Although the derivation is easy to understand, but the formula is still relatively long. The formula can therefore be re-expressed using a vectorization representation.

First, the symbols are explained by the calculation of the output layer. The calculation of the output layer can be represented by the following matrix multiplication:

(21)

The calculation process for the layer a (because the first layer is the input layer, therefore a greater than 1) can be expressed in the following way:

(22)

Each item in the meaning of the formula (21) corresponds to each of the one by one.

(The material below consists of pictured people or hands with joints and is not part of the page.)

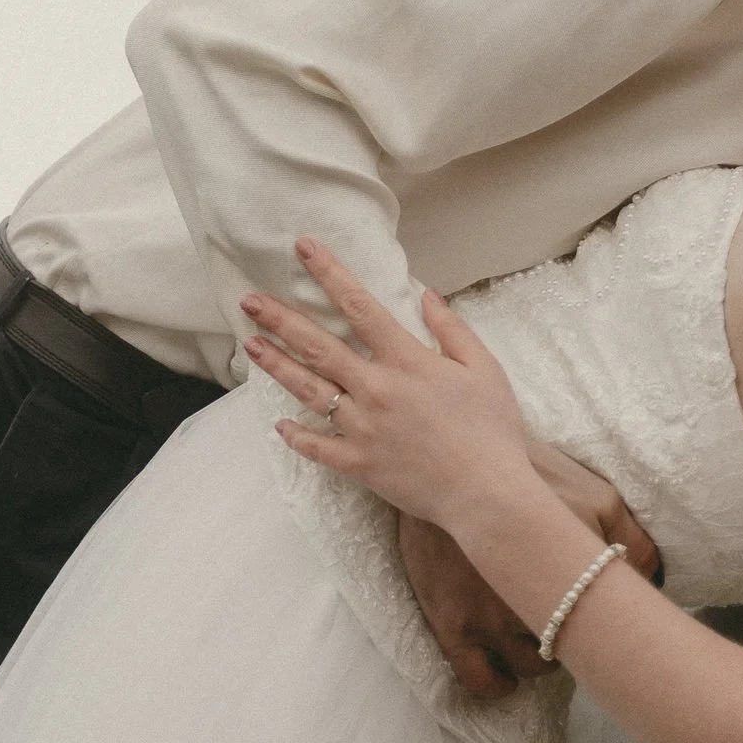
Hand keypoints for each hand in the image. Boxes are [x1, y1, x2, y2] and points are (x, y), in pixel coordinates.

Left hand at [241, 241, 537, 527]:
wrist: (486, 493)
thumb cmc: (492, 429)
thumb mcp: (483, 369)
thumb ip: (451, 330)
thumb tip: (425, 295)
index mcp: (407, 361)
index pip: (360, 307)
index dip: (330, 274)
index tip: (304, 249)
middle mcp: (377, 389)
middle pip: (318, 347)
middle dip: (281, 320)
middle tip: (250, 301)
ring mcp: (363, 428)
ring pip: (310, 391)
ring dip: (278, 367)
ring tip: (252, 346)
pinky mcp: (359, 463)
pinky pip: (319, 447)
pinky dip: (297, 437)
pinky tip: (280, 426)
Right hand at [396, 446, 661, 700]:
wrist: (452, 465)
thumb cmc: (530, 476)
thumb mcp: (595, 494)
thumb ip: (633, 538)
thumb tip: (656, 578)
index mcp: (573, 564)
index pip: (618, 619)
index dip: (622, 625)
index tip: (618, 620)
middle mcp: (532, 596)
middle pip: (574, 649)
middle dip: (580, 641)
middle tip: (574, 623)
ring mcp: (489, 615)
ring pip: (532, 667)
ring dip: (543, 659)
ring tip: (543, 637)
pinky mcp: (452, 624)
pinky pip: (482, 680)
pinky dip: (501, 684)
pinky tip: (510, 674)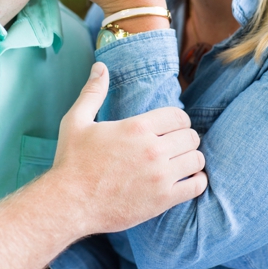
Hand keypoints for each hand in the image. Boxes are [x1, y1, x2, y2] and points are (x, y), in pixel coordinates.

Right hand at [52, 62, 206, 234]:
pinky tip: (184, 179)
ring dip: (190, 158)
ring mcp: (160, 176)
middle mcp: (153, 150)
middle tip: (172, 145)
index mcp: (136, 127)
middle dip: (183, 138)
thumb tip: (100, 66)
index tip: (169, 127)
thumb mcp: (76, 120)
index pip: (179, 116)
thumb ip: (93, 92)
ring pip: (197, 160)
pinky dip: (196, 181)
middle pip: (191, 136)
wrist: (70, 201)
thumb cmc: (72, 160)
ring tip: (178, 161)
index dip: (177, 120)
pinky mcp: (163, 199)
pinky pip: (197, 186)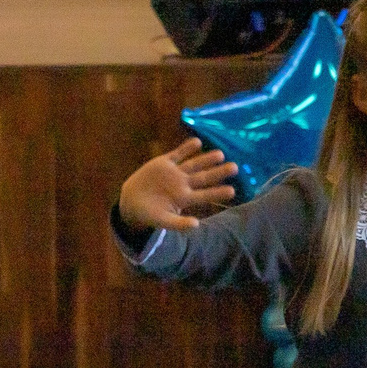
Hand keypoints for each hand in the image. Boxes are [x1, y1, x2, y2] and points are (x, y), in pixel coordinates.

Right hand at [119, 138, 238, 232]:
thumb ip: (178, 224)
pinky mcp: (164, 162)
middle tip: (235, 168)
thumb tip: (196, 226)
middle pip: (204, 177)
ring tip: (220, 154)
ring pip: (194, 164)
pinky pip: (178, 154)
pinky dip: (186, 148)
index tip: (232, 191)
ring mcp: (175, 172)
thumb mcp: (162, 221)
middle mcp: (183, 184)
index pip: (205, 195)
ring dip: (207, 159)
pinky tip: (197, 142)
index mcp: (184, 198)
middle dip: (219, 173)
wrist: (131, 201)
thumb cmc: (148, 214)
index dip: (218, 193)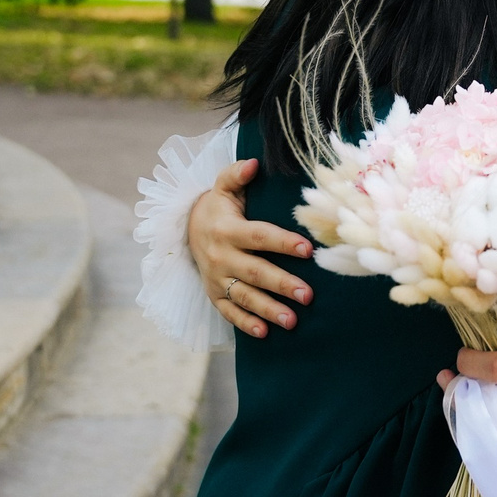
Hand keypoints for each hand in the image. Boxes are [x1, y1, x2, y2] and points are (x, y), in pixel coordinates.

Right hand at [190, 159, 314, 339]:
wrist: (188, 230)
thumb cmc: (219, 208)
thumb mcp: (223, 187)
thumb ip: (236, 174)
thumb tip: (254, 163)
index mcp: (228, 229)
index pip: (259, 236)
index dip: (283, 242)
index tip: (308, 249)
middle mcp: (220, 256)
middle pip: (255, 272)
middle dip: (282, 284)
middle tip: (308, 295)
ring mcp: (216, 279)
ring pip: (244, 296)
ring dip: (268, 309)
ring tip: (292, 321)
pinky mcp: (214, 295)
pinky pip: (229, 313)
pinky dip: (245, 324)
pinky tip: (264, 333)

Then by formula (4) and (12) We can sort out the universal formula for the renewal of the connection weights:

(23)

And:

(24)

Among the needs of the situation:

[1] The first layer is the output layer:

(25)

[2] Layer A is not an output layer:

(26)

The operators represent multiplication of the corresponding elements instead of matrix multiplication, and note that the formula (26) is a recursive type.

This means that the quantification is complete.

Error inverse propagation (Error backpropagation, BP) algorithm derivation and vectorization representation

Contact Us

The content source of this page is from Internet, which doesn't represent Alibaba Cloud's opinion; products and services mentioned on that page don't have any relationship with Alibaba Cloud. If the content of the page makes you feel confusing, please write us an email, we will handle the problem within 5 days after receiving your email.

If you find any instances of plagiarism from the community, please send an email to: info-contact@alibabacloud.com and provide relevant evidence. A staff member will contact you within 5 working days.

A Free Trial That Lets You Build Big!

Start building with 50+ products and up to 12 months usage for Elastic Compute Service

  • Sales Support

    1 on 1 presale consultation

  • After-Sales Support

    24/7 Technical Support 6 Free Tickets per Quarter Faster Response

  • Alibaba Cloud offers highly flexible support services tailored to meet your exact needs.